Données personnelles : le cas Facebook intéresse la CNIL
Comme deux de ses homologues européennes, la CNIL s’apprêterait à lancer une enquête formelle sur les pratiques de Facebook en matière d’exploitation de données personnelles.
Facebook va devoir surveiller l’avancement de la réforme européenne sur la protection des données.
Le cadre législatif qui en résultera pourrait fragiliser la position du réseau social dans sa bataille face à la CNIL française et à ses homologues européennes sur fond d’infraction présumée à la vie privée des internautes.
Dans l’état actuel, Facebook estime ne devoir se conformer qu’au droit irlandais, son siège social européen se trouvant à Dublin.
Réunies au sein du groupement Article 29, les autorités nationales chargées de la protection des données personnelles n’ont pas toutes la même approche.
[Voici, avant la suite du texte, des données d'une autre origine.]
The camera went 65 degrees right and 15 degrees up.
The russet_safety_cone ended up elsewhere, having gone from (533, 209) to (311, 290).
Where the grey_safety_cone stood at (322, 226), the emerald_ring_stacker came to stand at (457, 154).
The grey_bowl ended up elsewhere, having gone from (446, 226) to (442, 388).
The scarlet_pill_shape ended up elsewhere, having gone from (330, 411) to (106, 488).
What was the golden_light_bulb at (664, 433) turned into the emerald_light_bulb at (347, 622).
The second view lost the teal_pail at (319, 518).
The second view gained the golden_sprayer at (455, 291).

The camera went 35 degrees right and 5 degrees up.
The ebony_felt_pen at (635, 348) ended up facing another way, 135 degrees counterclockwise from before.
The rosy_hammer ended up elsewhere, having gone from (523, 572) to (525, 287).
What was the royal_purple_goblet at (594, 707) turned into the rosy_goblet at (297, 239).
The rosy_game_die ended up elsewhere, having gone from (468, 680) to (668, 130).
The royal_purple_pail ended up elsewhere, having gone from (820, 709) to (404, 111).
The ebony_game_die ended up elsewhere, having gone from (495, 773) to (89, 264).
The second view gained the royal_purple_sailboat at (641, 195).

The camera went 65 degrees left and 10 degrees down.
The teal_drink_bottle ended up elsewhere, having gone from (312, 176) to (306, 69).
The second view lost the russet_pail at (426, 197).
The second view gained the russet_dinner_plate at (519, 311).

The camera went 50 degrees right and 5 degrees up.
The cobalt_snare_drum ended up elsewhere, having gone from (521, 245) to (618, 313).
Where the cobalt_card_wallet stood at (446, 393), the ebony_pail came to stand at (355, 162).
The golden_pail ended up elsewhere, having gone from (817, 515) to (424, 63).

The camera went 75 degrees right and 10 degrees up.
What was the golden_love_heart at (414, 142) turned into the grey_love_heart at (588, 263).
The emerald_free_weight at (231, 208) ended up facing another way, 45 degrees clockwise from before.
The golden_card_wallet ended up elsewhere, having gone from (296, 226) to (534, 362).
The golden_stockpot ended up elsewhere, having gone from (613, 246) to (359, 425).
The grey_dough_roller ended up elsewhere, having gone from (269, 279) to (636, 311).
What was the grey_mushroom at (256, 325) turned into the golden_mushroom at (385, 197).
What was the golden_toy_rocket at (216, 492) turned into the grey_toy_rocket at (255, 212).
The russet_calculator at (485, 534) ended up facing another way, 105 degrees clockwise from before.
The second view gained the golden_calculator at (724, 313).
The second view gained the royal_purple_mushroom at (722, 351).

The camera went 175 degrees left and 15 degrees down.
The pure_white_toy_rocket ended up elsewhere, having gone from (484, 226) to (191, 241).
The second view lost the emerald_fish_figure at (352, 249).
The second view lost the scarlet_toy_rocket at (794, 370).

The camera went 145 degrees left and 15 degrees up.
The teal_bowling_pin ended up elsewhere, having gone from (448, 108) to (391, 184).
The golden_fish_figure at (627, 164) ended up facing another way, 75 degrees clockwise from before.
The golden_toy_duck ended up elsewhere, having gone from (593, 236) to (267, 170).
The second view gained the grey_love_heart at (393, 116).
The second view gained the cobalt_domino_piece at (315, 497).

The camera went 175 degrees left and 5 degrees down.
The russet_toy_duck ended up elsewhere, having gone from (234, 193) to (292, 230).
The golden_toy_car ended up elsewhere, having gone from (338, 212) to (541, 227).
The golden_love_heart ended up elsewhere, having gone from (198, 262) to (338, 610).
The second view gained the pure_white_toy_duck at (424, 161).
Certaines estiment être habilitées à lancer des procédures contre la société Internet de Mark Zuckerberg. Elles s’appuient sur la jurisprudence établie en mai 2014 par la justice espagnole, qui s’était déclarée compétente pour condamné Google à déréférencer des contenus dans son moteur de recherche. Motif : la multinationale a implanté une antenne en Espagne pour gérer ses ventes.
Selon le Wall Street Journal, ces perspectives ont convaincu trois pays d’enquêter à leur tour sur l’exploitation des données personnelles par Facebook : l’Italie, l’Espagne… et la France, via la CNIL. Les investigations porteront entre autre sur les méthodes de ciblage publicitaire et sur l’utilisation du bouton « J’aime » pour pister la navigation Web.
Ce dernier point vient d’être pointé du doigt dans un rapport établi par des chercheurs de l’université catholique de Louvain (KU Leuven) et de l’université libre néerlandophone de Bruxelles.
Un front européen
En cas d’infraction avérée aux réglementations européennes, Facebook pourrait écoper d’une amende de plusieurs dizaines de millions d’euros (voire jusqu’à 5 % de son chiffre d’affaires annuel, selon les ébauches de la réforme de protection des données personnelles).
La France, l’Espagne et l’Italie rejoignent un groupe de travail créé début février au sein d’Article 29, à l’initiative de l’Allemagne, des Pays-Bas et de le Belgique. Cette dernière a déjà épinglé à plusieurs reprises la politique de confidentialité en vigueur sur Facebook depuis le 1er janvier 2015.
Estimant que le « contrôle » promis par le réseau social à ses utilisateurs est très restreint, tout particulièrement en matière d’opposition à la collecte de données à des fins publicitaires, elle relève aussi un manque d’information quant au suivi des utilisateurs en dehors de Facebook.
La CNIL hollandaise avait pris les devants en décembre 2014 pour demander à Facebook de différer la mise en application de ses nouvelles conditions d’utilisation. Son appel était resté sans réponse, au motif que « la façon dont [Facebook] fonctionne [était] inchangée depuis longtemps »… et que la CNIL irlandaise n’avait rien trouvé à redire après examen.
Du côté de Facebook, on précise n’avoir encore reçu aucune sollicitation formelle en provenance de France, d’Espagne ou d’Italie. D’éventuelles demandes seraient toutefois traitées « de manière appropriée », au regard des 300 millions d’utilisateurs que le réseau social compte en Europe.
Ce conflit intervient à l’heure où Bruxelles affiche sa volonté de resserrer les boulons sur les groupes Internet américains. Amazon et Apple sont scrutés pour leur fiscalité. Google est inquiété sur les marchés de la recherche et de la publicité en ligne. Facebook est aussi concerné par cette affaire portée devant la Cour de justice de l’Union européenne par un activiste qui demande à faire limiter l’accord par lequel des données de citoyens européens peuvent être transférées vers les Etats-Unis.